Suddenly on the morning of March 28, Johnna’s condition worsened. Her blood pressure increased dramatically and her brain began swelling. A short while later doctors told the family that Johnna had “coned;” her brain stem had suffered extensive damage. Tests later in the day confirmed that brain death had occurred.

“It was after this that a nurse, Loraine, approached us,” said Pencie. “At that time I couldn’t comprehend that Johnna was gone because she was there and breathing. Yes, it was with a breathing machine but our daughter was still warm, hardly scratched from the accident and in the bed before our eyes. Loraine asked us if we would be willing to donate Johnna’s organs for transplant. I couldn’t make the decision.”

Instead, that choice was left to Johnna’s father and sister.

“The nurse asked us if we would consider it and if we had talked about it. We hadn’t,” John said. “It took us just about 30 seconds to decide to donate Johnna’s organs once Honey and I sat down to discuss it. We thought Johnna would want to do this. At that time I really didn’t care about the good this was going to do for other people. I was just thinking that this was something that Johnna would have wanted.”

He continued, “Months later, when we went through the files on Johnna’s computer, we found a questionnaire that she’d had to fill out with her name and address and other information. Then on the form there was a question asking ‘Would you like to be a donor?’ She had checked, ‘yes.’ That let us know for a fact that we had made the right choice.”

The next two days seemed to pass in slow motion. In total shock and suffering bottomless grief, the family huddled around Johnna’s bed while doctors in Riyadh and Dhahran searched for matching recipients for her organs. At that time in the Kingdom there was no list of donors and no well established scenario for the harvesting of the organs. Finally, at noon on Sunday, March 30 the surgery which would result in the transplants began.

“We know that Johnna’s heart, kidneys, liver and lungs were transplanted to others,” said Pencie. “At that time we thought that we had not donated her corneas, but later we were told that we had. I would recommend that others make the same choice that we did. It is such a heartbreaking decision but what other choice do you have?”

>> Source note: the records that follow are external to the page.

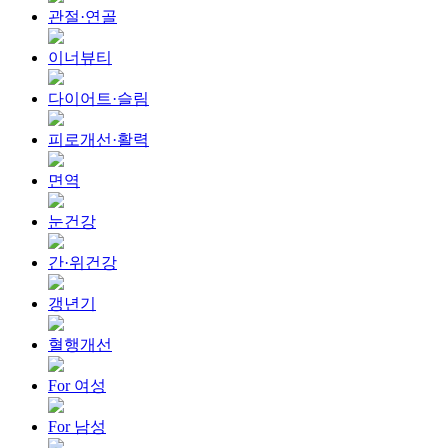
관절·연골
이너뷰티
다이어트·슬림
피로개선·활력
면역
눈건강
간·위건강
갱년기
혈행개선
For 여성
For 남성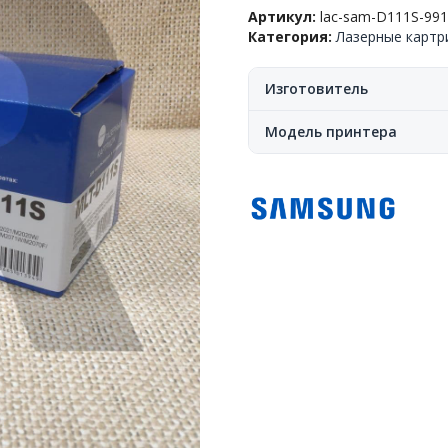
для
Артикул:
lac-sam-D111S-99
Samsung™
Категория:
Лазерные карт
M2020/2022/2070(MLT-
D111S),
1k,
Изготовитель
новая
версия
Модель принтера
чипа,
NetProduct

The Zamazals were never told exactly who had received the organs and they had not put limitations on their donation in anyway. They did ask that if possible, the organs would be donated to girls who would hopefully gain years of life from the gift.

“I think it is very important that people sit down and talk about organ donation as a family — children and all,” said Pencie, with John nodding his head in agreement. “Once children are old enough to make up their own mind, they should be consulted about their wishes in regards to organ donation.”

When asked if they would like to know who had received their daughter’s organs, John and Pencie hesitated before answering.

“I don’t think we would want to meet the recipients or even know their names. We do wish that it were possible though to know that the people who received Johnna’s organs were healthy and enjoying life,” Pencie replied. “I look at every person I pass some days and I wonder if any of them are the ones carrying a small part of Johnna inside.”

With tears in her eyes Pencie paused for a moment to compose herself, and then added, “The time has come now for us to move on. I won’t look at this move as if we’re leaving Johnna. Instead, I will always believe that we created hope here and that this hope forever lives on.”